Software major Wipro on Thursday announced a proposal to buy back 34.37 crore shares of the company for an amount of `11,000 crore. In June, 2016, the Bengaluru-based company had completed a buy back of shares worth Rs 2,500 crore.
The Wipro offer represents 7.06% of the fully paid up equity capital of the company. Shares will be bought back at `320 apiece, which is nearly 19% higher than the stock’s closing price on BSE on Thursday of Rs 269.
The stock has hit a 52-week high of Rs 283.93 and a 52-week low of 205.
Should the Wipro buyback be successful, India would have completed close to Rs 40,000 crore in 2017.
This would be the highest amount ever raised via buybacks; in 2016, buybacks worth Rs 27,000 crore were completed.

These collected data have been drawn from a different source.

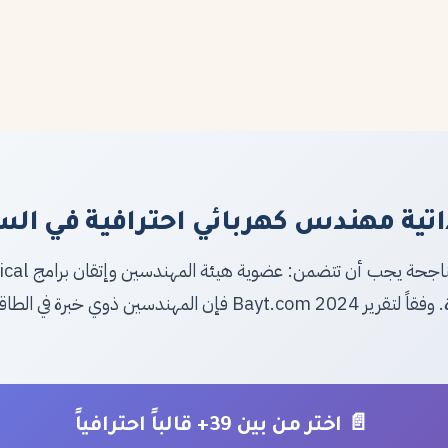
ية مهندس كهربائي احترافية في السعودي
ومعرفة بأنظمة الطاقة المتجددة. وفقاً لتقرير Bayt.com 2024 فإ
📄 اختر من بين 39+ قالباً احترافياً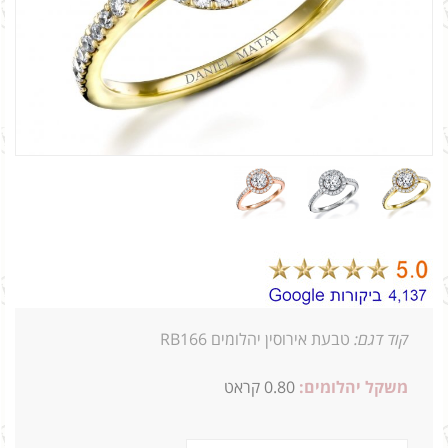
קוד דגם:
טבעת אירוסין יהלומים RB166
משקל יהלומים:
0.80 קראט
1_0.5 0.30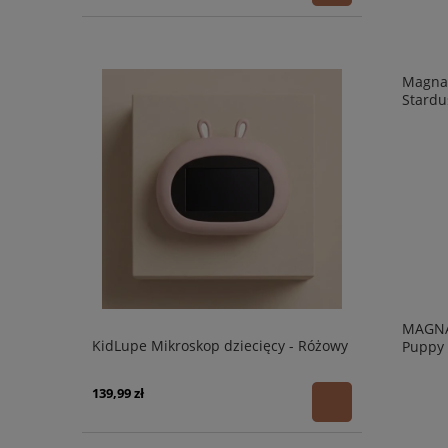
Magna-
Stardu
MAGNA
KidLupe Mikroskop dziecięcy - Różowy
Puppy 
139,99 zł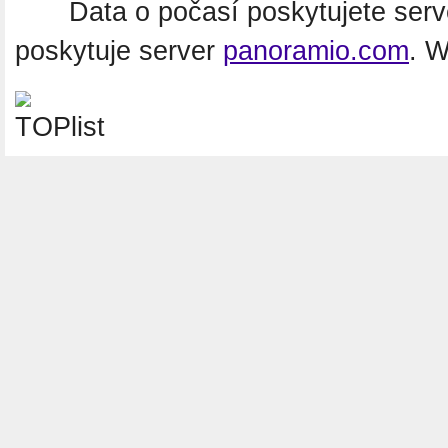
Data o počasí poskytujete ser
poskytuje server
panoramio.com
.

Wipro joins other IT majors like HCL Technologies, Tata Consultancy Services (TCS) and Mphasis which bought back their shares in 2017. Among the other firms that have bought back shares are Vardhaman Textiles, KPR Mills, SKF India, Jagran Prakashan and Gujarat Apollo Industries.
Wipro’s is the second-biggest buyback offer in 18 years. TCS’s buyback has been the biggest share repurchase offer during this period. TCS completed its repurchase of shares worth `16,000 crore on May 2017. In 2012, Reliance Industries bought back shares for an amount of `10, 440 crore.
Mphasis completed buyback of its shares worth RS 1,103 crore on May 2017. Last month, HCL repurchased shares worth Rs 3,500 crore. In CY17, companies have bought back nearly `30,000 crore worth of shares, a year in which the stock market has hit new highs. The Sensex has risen by 19.8% from January till July 20. On Thursday, the Sensex closed at 31,904.40.
Buybacks appear to have become the preferred route for companies to return wealth to shareholders, especially since dividend income, of over Rs 10 lakh per annum, is taxable at 10% in the hands of all residents, domestic companies, trusts or funds except those established for religious, educational or charitable purposes.
The government is also using the buyback route to tap the coffers of cash-rich PSUs ; it hopes to be able to meet its divestment target this way. Of the Rs 46,246.58 crore raised by the government through the disinvestment route in 2016-17, nearly Rs 19,000 crore after state undertakings offered their shares in buybacks.
Buybacks are the process by which companies repurchase their shares from stakeholders. The bought back shares are extinguished shrinking the firms’ equity base.